■ **What you will do**
**A.** In the text on the Charlie Gard case, rewrite the paragraph that begins "At a court hearing on Friday" more briefly, keeping its main facts.
**B.** In the text on the Charlie Gard case, repeat the passage that begins at the words "The case has" and stops after "their decision alone.", swapping "controversy" for "conflict".

■ **Excerpted text**
* * * * *

Mahoney did not elaborate as to who might have removed the page or for what reason, although he said that an update would be provided “soon,” referencing the Twitter hashtag “#IAmCharlieGard.”

From the verb tense Mahoney employed, it was implied that Ms. Yates did not voluntarily close her page.

A Christian minister, Mahoney was an outspoken advocate for Connecticut teenager Justina Pelletier when she was held by Boston Children’s Hospital between 2013 and 2014 by an order from the Massachusetts Department of Children & Families (DCF) after doctors there assessed her diagnosis as different from that which her specialists at Tufts Medical Center had determined.

As Charlie’s illness and current circumstances have made international headlines over the last several weeks, many have come to agree with Charlie’s parents that he is being held against their wishes by the Great Ormond Street Hospital (GOSH), a children’s hospital in London currently providing life support to the child, who was months ago diagnosed with a rare mitochondrial disorder believed to be terminal.

The case has highlighted the controversy between the hospital’s position that they are upholding Charlie’s right to “die with dignity” and avoid additional suffering and the parents’ assertion that their child’s care should be their decision alone.

Since January, the couple has raised approximately $1.7 million USD in the hope of taking him to the United States, where an experimental treatment is available.

At a court hearing on Friday, Judge Nicholas Francis, in whose hands Charlie’s fate appears to rest, ruled that a U.S. physician, Dr. Michio Hirano, could examine Charlie and confer with his British medical team about his condition.

On Monday, Hirano traveled to London and immediately went to assess Charlie’s condition, for which Yates expressed her thanks.  Whether or not Hirano’s treatment plan, proposed last week via video link from New York, is ultimately permitted to be administered to Charlie by the court has not yet been announced.

* * * * *

■ **Given entries**
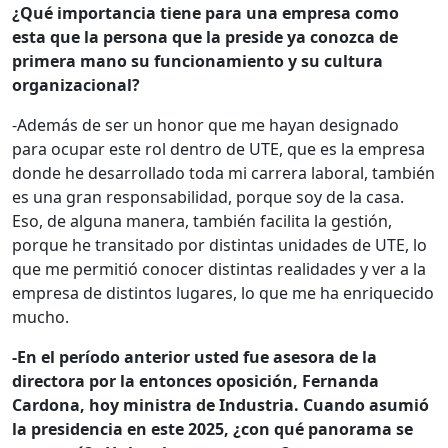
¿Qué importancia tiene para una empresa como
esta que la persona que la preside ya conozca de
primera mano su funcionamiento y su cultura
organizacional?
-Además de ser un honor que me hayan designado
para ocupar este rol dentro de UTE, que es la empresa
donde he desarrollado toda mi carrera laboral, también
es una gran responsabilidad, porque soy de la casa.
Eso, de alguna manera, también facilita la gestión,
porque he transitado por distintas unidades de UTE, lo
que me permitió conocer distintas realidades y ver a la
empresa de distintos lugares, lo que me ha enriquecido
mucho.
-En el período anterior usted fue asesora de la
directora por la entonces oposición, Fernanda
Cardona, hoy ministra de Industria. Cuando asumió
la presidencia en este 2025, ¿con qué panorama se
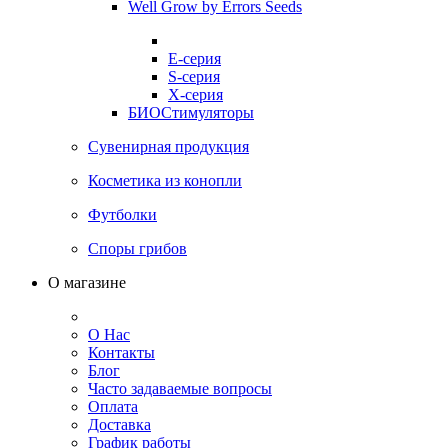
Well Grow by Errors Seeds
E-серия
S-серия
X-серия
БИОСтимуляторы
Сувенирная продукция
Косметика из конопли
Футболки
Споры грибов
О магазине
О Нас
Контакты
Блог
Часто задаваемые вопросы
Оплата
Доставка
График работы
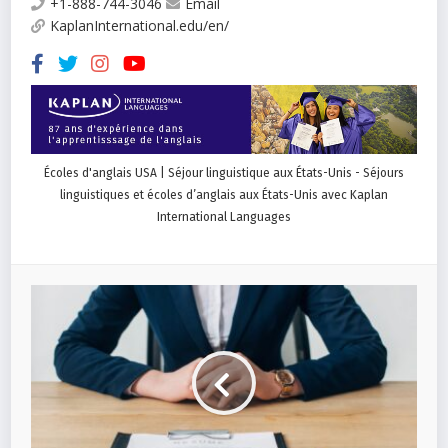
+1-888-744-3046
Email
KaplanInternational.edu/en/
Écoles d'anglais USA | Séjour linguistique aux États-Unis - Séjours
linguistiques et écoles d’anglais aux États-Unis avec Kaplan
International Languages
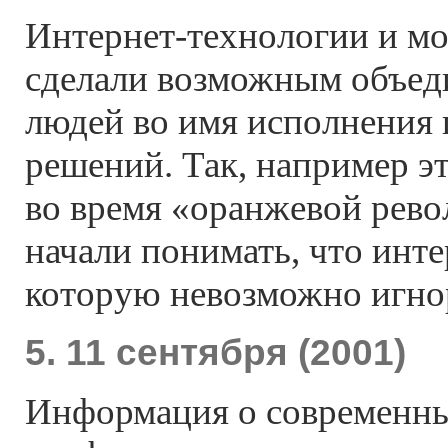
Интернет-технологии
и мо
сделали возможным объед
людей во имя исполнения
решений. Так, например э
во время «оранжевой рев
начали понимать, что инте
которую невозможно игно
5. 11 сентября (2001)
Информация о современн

* * * * *

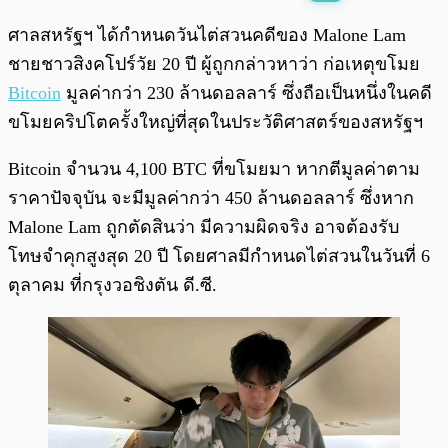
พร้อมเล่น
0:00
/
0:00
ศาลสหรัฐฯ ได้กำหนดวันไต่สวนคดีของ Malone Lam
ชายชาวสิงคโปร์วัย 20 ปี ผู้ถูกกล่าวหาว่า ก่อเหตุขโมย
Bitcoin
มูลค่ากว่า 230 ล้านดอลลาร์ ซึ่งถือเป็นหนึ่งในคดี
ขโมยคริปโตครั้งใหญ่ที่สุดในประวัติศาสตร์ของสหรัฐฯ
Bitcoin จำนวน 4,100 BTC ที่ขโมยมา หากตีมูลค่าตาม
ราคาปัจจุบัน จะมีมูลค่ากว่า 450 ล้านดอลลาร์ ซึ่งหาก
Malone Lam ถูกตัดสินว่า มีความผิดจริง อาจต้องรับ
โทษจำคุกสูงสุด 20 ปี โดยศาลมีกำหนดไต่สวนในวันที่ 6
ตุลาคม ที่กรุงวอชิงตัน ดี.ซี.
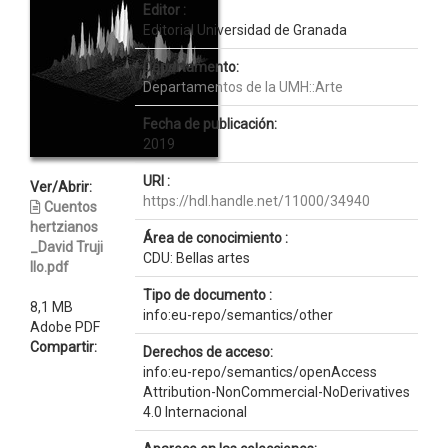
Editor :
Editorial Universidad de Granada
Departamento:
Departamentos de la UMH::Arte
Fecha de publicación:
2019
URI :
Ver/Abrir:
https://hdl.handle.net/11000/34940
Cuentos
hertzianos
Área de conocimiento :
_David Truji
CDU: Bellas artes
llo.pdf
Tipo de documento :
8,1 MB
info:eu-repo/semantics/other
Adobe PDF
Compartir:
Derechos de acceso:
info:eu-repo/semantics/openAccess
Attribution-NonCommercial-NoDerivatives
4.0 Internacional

* * * * *

■ **Completed exercise**
**A.** On Friday, Judge Nicholas Francis, who appears to hold Charlie's fate, ruled that U.S. physician Dr. Michio Hirano could examine Charlie and consult his British medical team about his condition.

**B.**
The case has highlighted the conflict between the hospital’s position that they are upholding Charlie’s right to “die with dignity” and avoid additional suffering and the parents’ assertion that their child’s care should be their decision alone.